Last week I wrote about how fear and the possibility for new life go hand-in-hand whenever we risk stepping outside of our "comfort zones." Ms. Boyle could not be a better example of this, having courageously stepped through her fears and discovered new possibilities for her life that previously she could only have dreamt about. Her courage to take this risk is certainly one of the reasons we find ourselves inspired by what she has done.
I think another reason she inspires us is that she embodies another attribute that is all too rare these days: she is authentic. There is no pretense to her. The only person she is trying to be like is herself, and for many that is the hardest person of all to be like. This true self is the container for her God-given musical talent, and is what makes her such an inspiring performer. The harder someone in the entertainment world works to create a persona that showcases their "talent," the less that talent is authentic; just like 'real' versus 'fake' people in our lives. True talent, just like the true self, doesn't have to try hard to be anything other than what it is. When Ms. Boyle was a child, the other kids at school would make fun of her by calling her "Simple Susan." How ironic then that her simplicity has turned out to be one of her greatest gifts.
"Britain's Got Talent," showed the world that Susan Boyle's "got talent." There are two lessons (at least) for us here when it comes to the topic of personal and family wellness. The first lesson is that Susan Boyle has "got talent," but so the rest of us. I believe that there is a spark of divinity in every one of us. Our life quest is to blow on that spark so that our divinely given talents can be a source of light and inspiration to all around us. Two thousand years ago a very wise man told a parable of about the reward that comes from taking risks to expand the talents that we have been given. He also taught that if we only seek to protect our talents, to hide them under a bushel, we will in fact lose them in the end.
The second lesson for family wellness that I take from the Susan Boyle experience is that without "Britain's Got Talent," there would not be a story. Susan needed a showcase and an audience for her talent and the show provided it. So it is for each of us: we need others to be the audience that will support and celebrate our talents. This is the role of our families. It is the role of our friendships. It is the role of our marriages. It is the role of parents. It is the role of our churches and synagogues, of ideally our workplaces. We all need fans to cheer us on, especially when we are taking those fearful steps outside of our comfort zones to blow on those divine sparks within.

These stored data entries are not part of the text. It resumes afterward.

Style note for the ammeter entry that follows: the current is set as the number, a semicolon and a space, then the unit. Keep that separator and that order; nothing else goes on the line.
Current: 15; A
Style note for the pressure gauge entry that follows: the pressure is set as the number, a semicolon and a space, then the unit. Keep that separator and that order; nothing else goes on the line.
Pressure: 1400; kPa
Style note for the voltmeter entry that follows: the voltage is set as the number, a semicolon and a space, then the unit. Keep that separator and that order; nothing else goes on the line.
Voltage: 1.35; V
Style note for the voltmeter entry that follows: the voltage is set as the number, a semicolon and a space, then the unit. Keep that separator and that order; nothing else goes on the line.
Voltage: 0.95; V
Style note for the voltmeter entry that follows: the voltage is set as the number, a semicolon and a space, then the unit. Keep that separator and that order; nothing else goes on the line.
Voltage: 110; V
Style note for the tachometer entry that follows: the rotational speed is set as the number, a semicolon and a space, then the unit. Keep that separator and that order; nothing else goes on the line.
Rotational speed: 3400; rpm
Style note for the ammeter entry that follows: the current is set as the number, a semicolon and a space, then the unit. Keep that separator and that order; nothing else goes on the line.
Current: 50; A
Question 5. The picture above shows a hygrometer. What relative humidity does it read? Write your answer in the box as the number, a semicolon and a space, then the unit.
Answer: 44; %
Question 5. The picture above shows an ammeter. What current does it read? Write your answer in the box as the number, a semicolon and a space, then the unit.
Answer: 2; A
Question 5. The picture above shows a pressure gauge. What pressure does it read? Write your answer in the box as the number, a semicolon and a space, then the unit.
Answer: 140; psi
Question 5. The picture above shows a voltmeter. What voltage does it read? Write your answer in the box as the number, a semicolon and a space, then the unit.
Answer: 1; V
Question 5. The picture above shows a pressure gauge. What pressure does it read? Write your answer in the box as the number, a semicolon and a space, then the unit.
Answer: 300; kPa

As each of us dares to risk revealing our authentic gifts and talents to one another, I don't expect that most of us will end up on YouTube, watched by millions as we fulfill our potential. I do expect that we will play to rave reviews by the audience that means the most: our friends and family. May we all have the good fortune to experience that sense of finding our true selves, and of exploring our full potential as we are cheered on by those we care about.